◆ Things to do ◆
• A. From the forum thread on loving music, retype the passage from "10.Love what you" to "the long haul.".
• B. Answer these questions using the forum thread on loving music:
(i) Which piece does the thread say it's easy to forget you used to love after playing it many times?
(ii) On whose Facebook page was the link found?
(iii) According to Ukko, what is it a guide for with very minor alterations?
• C. Translate this sentence from the forum thread on loving music into Spanish: "It's easy to forget that you used to love the Beethoven Fifth Symphony after you've played it a dozen times or more."

◆ Page text ◆

########################################

10.Love what you do - and remember to nurture that love. When you're young and just finding your way, your relationship with music is passionate and full of zest and ardor. Over time, setbacks and the less positive side of the business (and it is, ultimately, a business built on an art form) can make one become lazy, jaded, and cynical. It's easy to forget that you used to love the Beethoven Fifth Symphony after you've played it a dozen times or more. That's why it's so important to nurture the basic love for music and performing that you have right now. Spend time regularly investing in that initial stock of love that you have for music, and it will sustain you over the long haul.

I found this link on Joyce Didonatos facebook page and thought I'd share it with you! Hope you find it useful


----------



## Ukko (Jun 4, 2010)

With very minor alterations, it's a guide for 'growing up'.


----------



## Kayla (Oct 21, 2011)

########################################

Collected data:
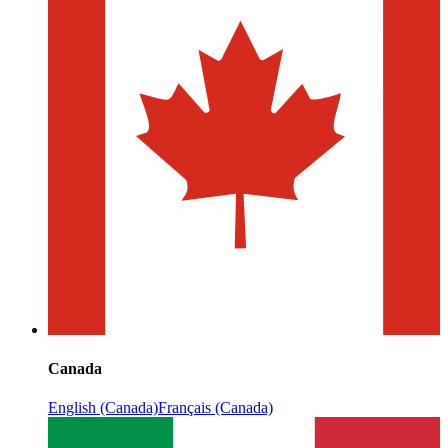
Canada
English (Canada)
Français (Canada)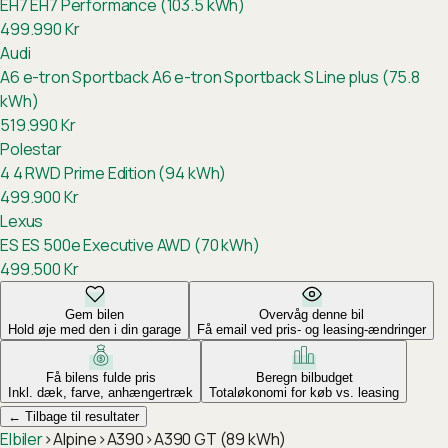
EH7
EH7 Performance (103.5 kWh)
499.990
Kr
Audi
A6 e-tron Sportback
A6 e-tron Sportback S Line plus (75.8
kWh)
519.990
Kr
Polestar
4
4 RWD Prime Edition (94 kWh)
499.900
Kr
Lexus
ES
ES 500e Executive AWD (70 kWh)
499.500
Kr
Gem bilen
Overvåg denne bil
Hold øje med den i din garage
Få email ved pris- og leasing-ændringer
Få bilens fulde pris
Beregn bilbudget
Inkl. dæk, farve, anhængertræk
Totaløkonomi for køb vs. leasing
←
Tilbage til resultater
Elbiler
›
Alpine
›
A390
›
A390 GT (89 kWh)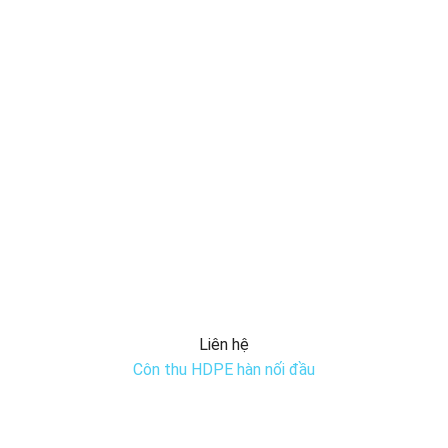
Liên hệ
Côn thu HDPE hàn nối đầu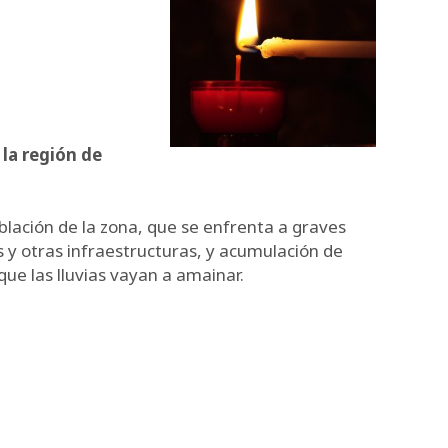
 la región de
blación de la zona, que se enfrenta a graves
 y otras infraestructuras, y acumulación de
ue las lluvias vayan a amainar.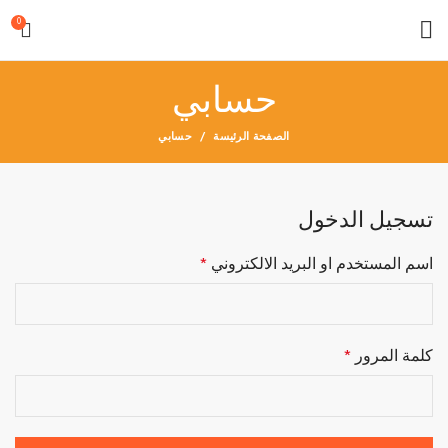
0
حسابي
الصفحة الرئيسة
حسابي
تسجيل الدخول
اسم المستخدم او البريد الالكتروني
*
كلمة المرور
*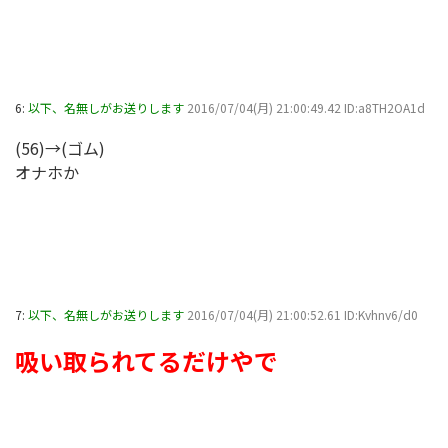
6:
以下、名無しがお送りします
2016/07/04(月) 21:00:49.42 ID:a8TH2OA1d
(56)→(ゴム)
オナホか
7:
以下、名無しがお送りします
2016/07/04(月) 21:00:52.61 ID:Kvhnv6/d0
吸い取られてるだけやで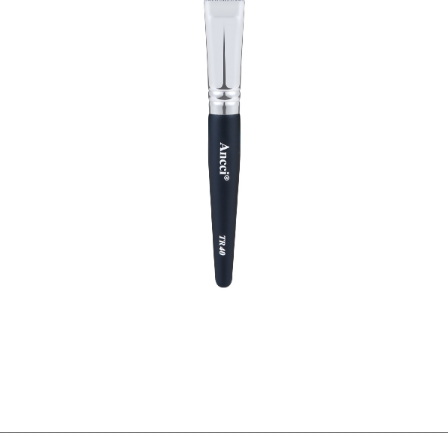
________________________________________________________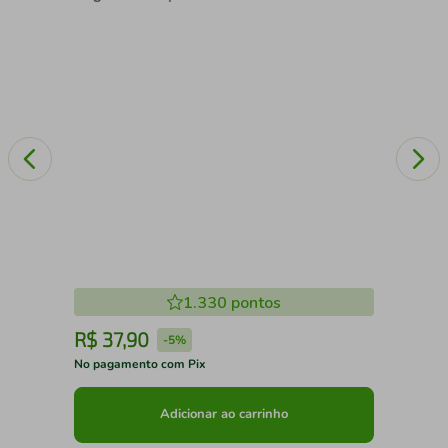
1.330
pontos
R$
37
,
90
R
-
5%
No pagamento com Pix
No 
Adicionar ao carrinho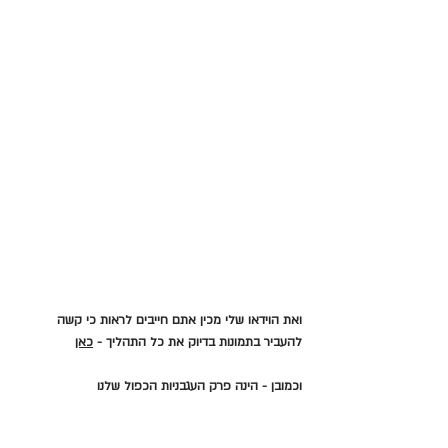
ואת הוידאו שלי מכין אתם חייבים לראות כי קשה 
להעביר בתמונות בדיוק את כל התהליך - 
כאן
וכמובן - הינה פרק העגבניות הכפול שלנו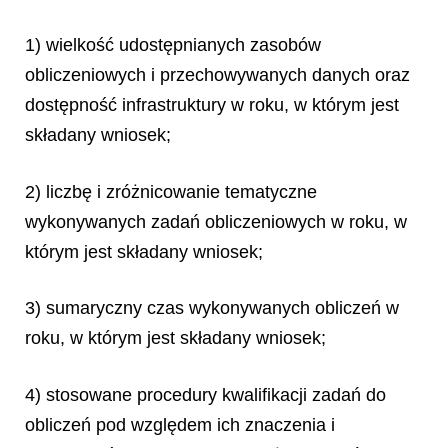
1) wielkość udostępnianych zasobów
obliczeniowych i przechowywanych danych oraz
dostępność infrastruktury w roku, w którym jest
składany wniosek;
2) liczbę i zróżnicowanie tematyczne
wykonywanych zadań obliczeniowych w roku, w
którym jest składany wniosek;
3) sumaryczny czas wykonywanych obliczeń w
roku, w którym jest składany wniosek;
4) stosowane procedury kwalifikacji zadań do
obliczeń pod względem ich znaczenia i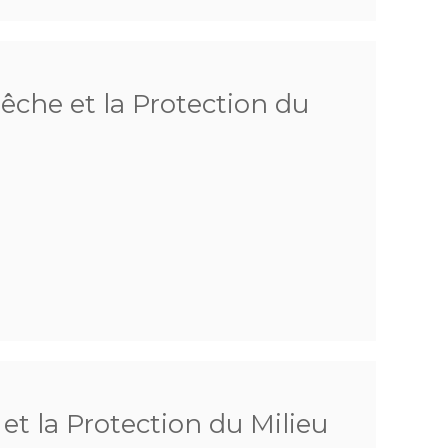
Pêche et la Protection du
 et la Protection du Milieu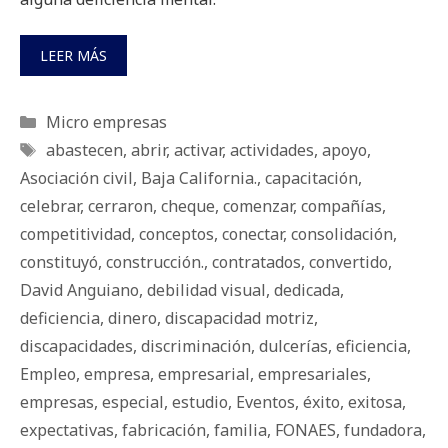
LEER MÁS
Categorías
Micro empresas
Etiquetas
abastecen
,
abrir
,
activar
,
actividades
,
apoyo
,
Asociación civil
,
Baja California.
,
capacitación
,
celebrar
,
cerraron
,
cheque
,
comenzar
,
compañías
,
competitividad
,
conceptos
,
conectar
,
consolidación
,
constituyó
,
construcción.
,
contratados
,
convertido
,
David Anguiano
,
debilidad visual
,
dedicada
,
deficiencia
,
dinero
,
discapacidad motriz
,
discapacidades
,
discriminación
,
dulcerías
,
eficiencia
,
Empleo
,
empresa
,
empresarial
,
empresariales
,
empresas
,
especial
,
estudio
,
Eventos
,
éxito
,
exitosa
,
expectativas
,
fabricación
,
familia
,
FONAES
,
fundadora
,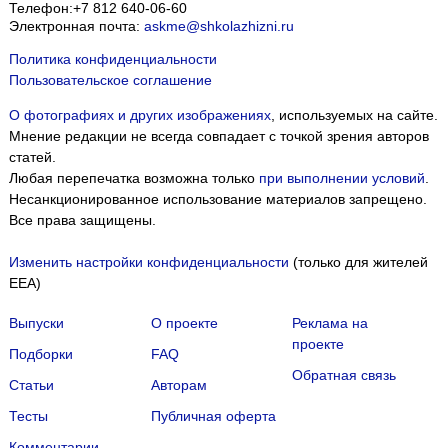
Телефон:
+7 812 640-06-60
Электронная почта:
askme@shkolazhizni.ru
Политика конфиденциальности
Пользовательское соглашение
О фотографиях и других изображениях
, используемых на сайте.
Мнение редакции не всегда совпадает с точкой зрения авторов
статей.
Любая перепечатка возможна только
при выполнении условий
.
Несанкционированное использование материалов запрещено.
Все права защищены.
Изменить настройки конфиденциальности
(только для жителей
EEA)
Выпуски
О проекте
Реклама на
проекте
Подборки
FAQ
Обратная связь
Статьи
Авторам
Тесты
Публичная оферта
Комментарии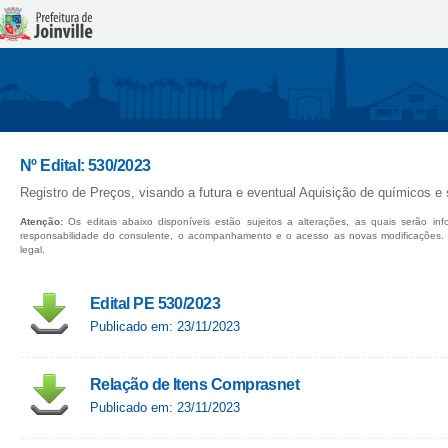
Nº Edital: 530/2023
Registro de Preços, visando a futura e eventual Aquisição de químicos e
Atenção:
Os editais abaixo disponíveis estão sujeitos a alterações, as quais serão in
responsabilidade do consulente, o acompanhamento e o acesso as novas modificações.
legal.
Edital PE 530/2023
Publicado em: 23/11/2023
Relação de Itens Comprasnet
Publicado em: 23/11/2023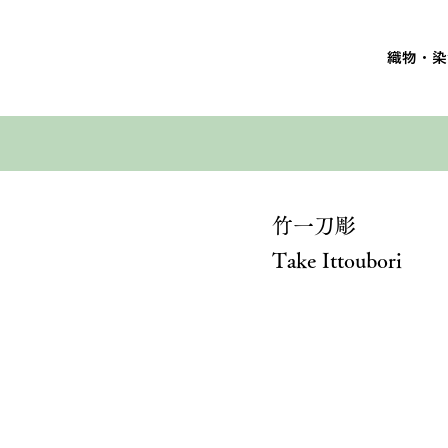
織物・染
竹一刀彫
Take Ittoubori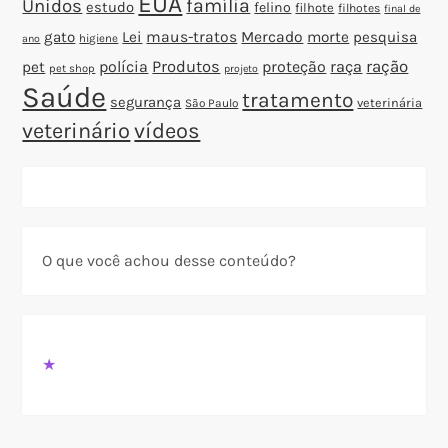
EUA
família
Unidos
estudo
felino
filhote
filhotes
final de
gato
Lei
maus-tratos
Mercado
morte
pesquisa
higiene
ano
polícia
Produtos
proteção
raça
ração
pet
pet shop
projeto
Saúde
tratamento
segurança
veterinária
São Paulo
veterinário
vídeos
O que você achou desse conteúdo?
★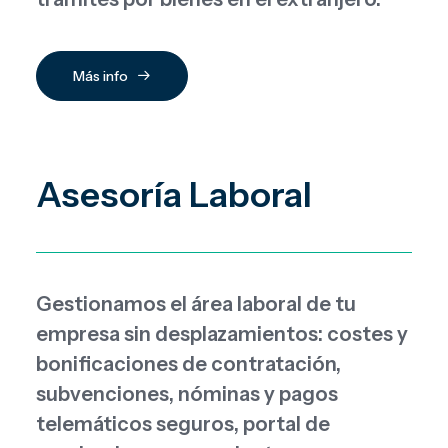
Más info
Asesoría Laboral
Gestionamos el área laboral de tu
empresa sin desplazamientos: costes y
bonificaciones de contratación,
subvenciones, nóminas y pagos
telemáticos seguros, portal de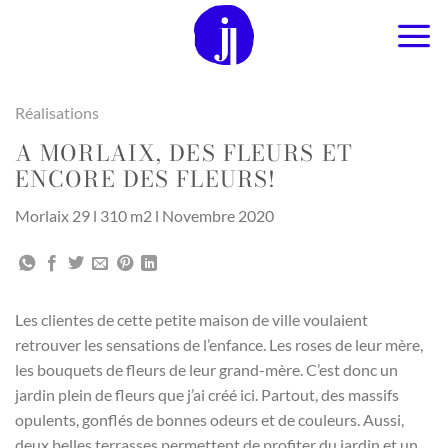
Passer
au
contenu
Réalisations
A MORLAIX, DES FLEURS ET
ENCORE DES FLEURS!
Morlaix 29 l 310 m2 l Novembre 2020
Les clientes de cette petite maison de ville voulaient
retrouver les sensations de l’enfance. Les roses de leur mère,
les bouquets de fleurs de leur grand-mère. C’est donc un
jardin plein de fleurs que j’ai créé ici. Partout, des massifs
opulents, gonflés de bonnes odeurs et de couleurs. Aussi,
deux belles terrasses permettent de profiter du jardin et un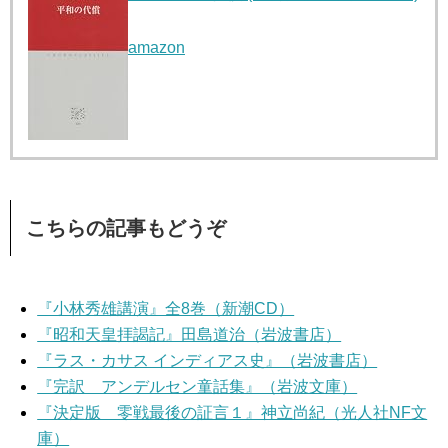
amazon
こちらの記事もどうぞ
『小林秀雄講演』全8巻（新潮CD）
『昭和天皇拝謁記』田島道治（岩波書店）
『ラス・カサス インディアス史』（岩波書店）
『完訳 アンデルセン童話集』（岩波文庫）
『決定版 零戦最後の証言１』神立尚紀（光人社NF文
庫）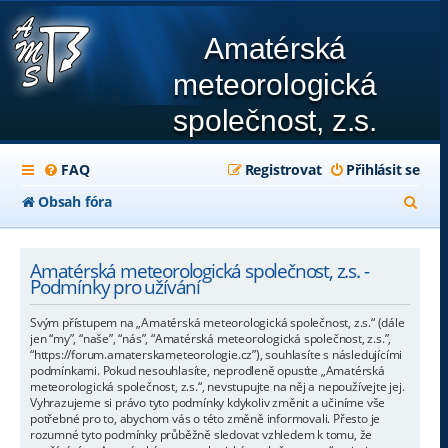
Amatérská
meteorologická
společnost, z.s.
FAQ
Registrovat
Přihlásit se
H
Obsah fóra
l
e
Amatérská meteorologická společnost, z.s. -
Podmínky pro užívání
d
Svým přístupem na „Amatérská meteorologická společnost, z.s.“ (dále
a
jen “my”, “naše”, “nás”, “Amatérská meteorologická společnost, z.s.”,
“https://forum.amaterskameteorologie.cz”), souhlasíte s následujícími
t
podmínkami. Pokud nesouhlasíte, neprodleně opusťte „Amatérská
meteorologická společnost, z.s.“, nevstupujte na něj a nepoužívejte jej.
Vyhrazujeme si právo tyto podmínky kdykoliv změnit a učiníme vše
potřebné pro to, abychom vás o této změně informovali. Přesto je
rozumné tyto podmínky průběžně sledovat vzhledem k tomu, že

########################################

◆ Exercise solutions ◆
• A.
10.Love what you do - and remember to nurture that love. When you're young and just finding your way, your relationship with music is passionate and full of zest and ardor. Over time, setbacks and the less positive side of the business (and it is, ultimately, a business built on an art form) can make one become lazy, jaded, and cynical. It's easy to forget that you used to love the Beethoven Fifth Symphony after you've played it a dozen times or more. That's why it's so important to nurture the basic love for music and performing that you have right now. Spend time regularly investing in that initial stock of love that you have for music, and it will sustain you over the long haul.

• B.
(i) The Beethoven Fifth Symphony
(ii) Joyce Didonatos
(iii) 'Growing up'

• C. Es fácil olvidar que antes te encantaba la Quinta Sinfonía de Beethoven después de haberla tocado una docena de veces o más.